On Friday, the 26th, they'll be making their third reunion-era hometown appearance, this time on the much-larger Midpoint Music Festival mainstage in Washington Park. They released Do To The Beast in April, their first new record in sixteen years, and their return to original label Sub Pop. After the departure of original guitarist Rick McCollum, Dulli and bassist/producer John Curley are the only remaining founding Whigs, but they've got admirable support from a trio of Dulli's Twilight Singers cohorts (Jon Skibic, Rick Nelson, and Cully Symington), as well as guitarist Dave Rosser (who joined Dulli and Mark Lanegan in The Gutter Twins). Best of all, it's a damn good Afghan Whigs album, which seemed to take some reviewers by surprise--odd, given Dulli's extremely consistent artistic output over the last decade. The borderline-metal thud of "Parked Outside," the uneasy staccato "Matamoros," the quiet ache of "It Kills"--all classic Whigs with some new twists and textures.

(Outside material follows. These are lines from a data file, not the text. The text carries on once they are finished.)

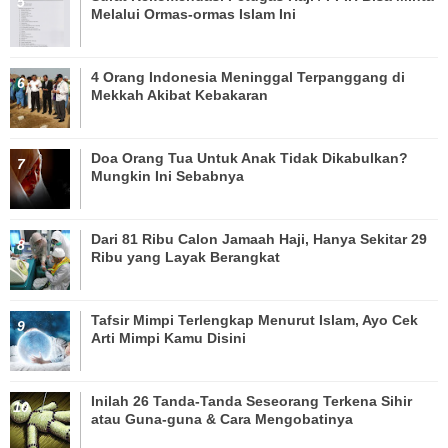
Melalui Ormas-ormas Islam Ini
4 Orang Indonesia Meninggal Terpanggang di
Mekkah Akibat Kebakaran
Doa Orang Tua Untuk Anak Tidak Dikabulkan?
Mungkin Ini Sebabnya
Dari 81 Ribu Calon Jamaah Haji, Hanya Sekitar 29
Ribu yang Layak Berangkat
Tafsir Mimpi Terlengkap Menurut Islam, Ayo Cek
Arti Mimpi Kamu Disini
Inilah 26 Tanda-Tanda Seseorang Terkena Sihir
atau Guna-guna & Cara Mengobatinya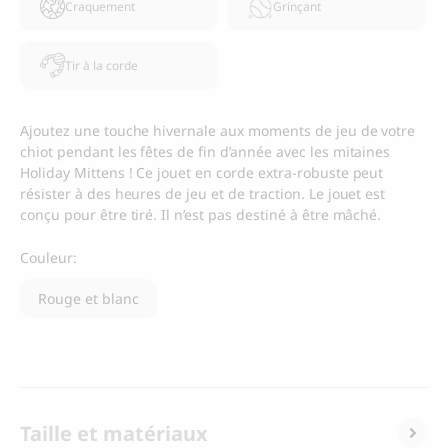
Craquement
Grinçant
Tir à la corde
Ajoutez une touche hivernale aux moments de jeu de votre
chiot pendant les fêtes de fin d’année avec les mitaines
Holiday Mittens ! Ce jouet en corde extra-robuste peut
résister à des heures de jeu et de traction. Le jouet est
conçu pour être tiré. Il n’est pas destiné à être mâché.
Couleur:
Rouge et blanc
Taille et matériaux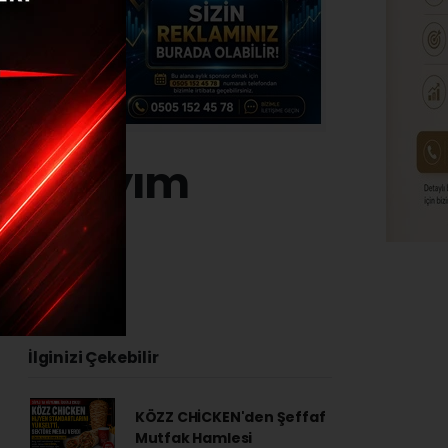
geri sayım
 - 15:20
İlginizi Çekebilir
KÖZZ CHİCKEN'den Şeffaf
Mutfak Hamlesi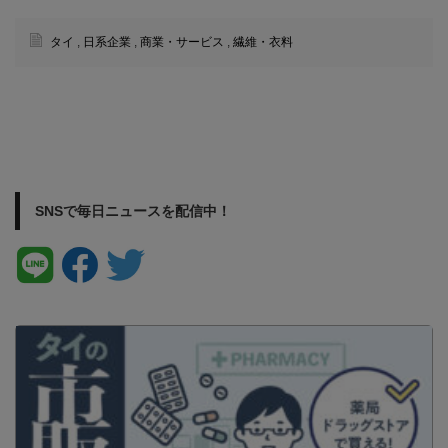
タイ
,
日系企業
,
商業・サービス
,
繊維・衣料
SNSで毎日ニュースを配信中！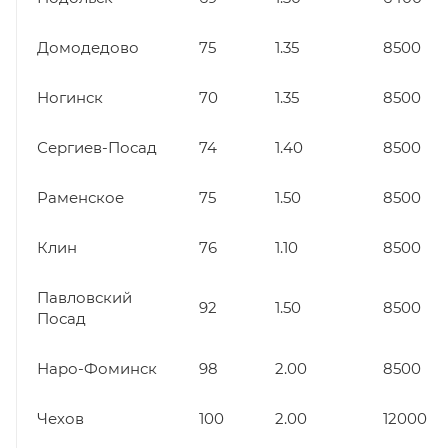
Домодедово
75
1.35
8500
Ногинск
70
1.35
8500
Сергиев-Посад
74
1.40
8500
Раменское
75
1.50
8500
Клин
76
1.10
8500
Павловский
92
1.50
8500
Посад
Наро-Фоминск
98
2.00
8500
Чехов
100
2.00
12000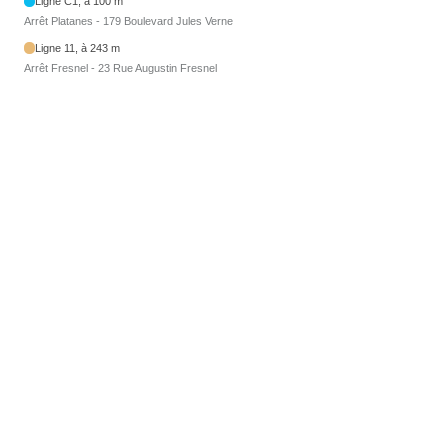
Ligne C1, à 100 m
Arrêt Platanes - 179 Boulevard Jules Verne
Ligne 11, à 243 m
Arrêt Fresnel - 23 Rue Augustin Fresnel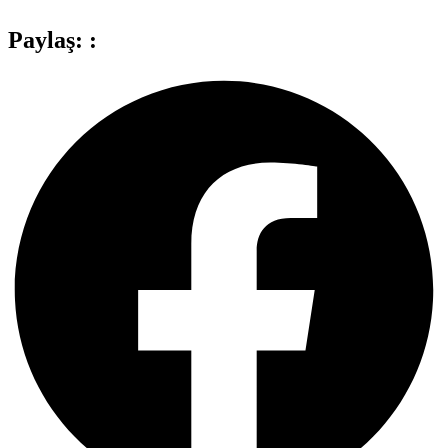
Paylaş: :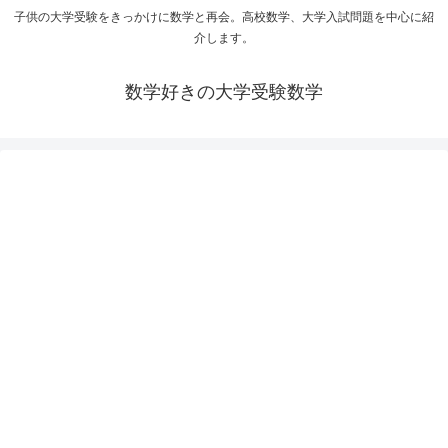
子供の大学受験をきっかけに数学と再会。高校数学、大学入試問題を中心に紹
介します。
数学好きの大学受験数学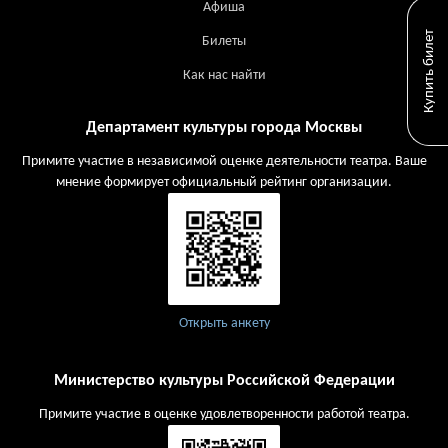
Афиша
Купить билет
Билеты
Как нас найти
Департамент культуры города Москвы
Примите участие в независимой оценке деятельности театра. Ваше
мнение формирует официальный рейтинг организации.
Открыть анкету
Министерство культуры Российской Федерации
Примите участие в оценке удовлетворенности работой театра.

The Afghan Whigs were unlike any other band on the 90's alternative rock landscape. Their music burst at the seams with anxious energy, oozed sex, and begged you, above all, to pay attention. Twenty years later, their records don't suffer from the overproduced sheen that Steve Lillywhite and Brendan O'Brien cast all over albums from that period. Dulli's lyrics--then and now--explored the darkest recesses of the male psyche, songs full of leering libido, braggadocio, guilt, and self-loathing. But it was their obsession with soul music that particularly set them apart. It seeps into their arrangements, into their lyrics, into the basslines and even their album artwork. In concert, songs would (and still do) find their way into Motown songs, "Little Red Corvette" would emerge in the middle of "66," or they'd drop their chilly minor-key arrangement of The Supremes' "Come See About Me." Drake and Frank Ocean covers were frequent on the 2012 reunion tour (they even did a studio version of the latter). Mixed with the alt-rock guitar attack, the soul sound gives Dulli a unique vehicle to convey the anxiety and menace that drives his art.
It's hard to imagine a bigger moment for the band or for the festival. Outside of Grizzly Bear, The Afghan Whigs are the most impressive booking the festival's pulled off. And the band will mark their grand homecoming in front of what's bound to be their largest-ever Cincinnati crowd. Come see Greg Dulli conjure his congregation. Should be one for the history books.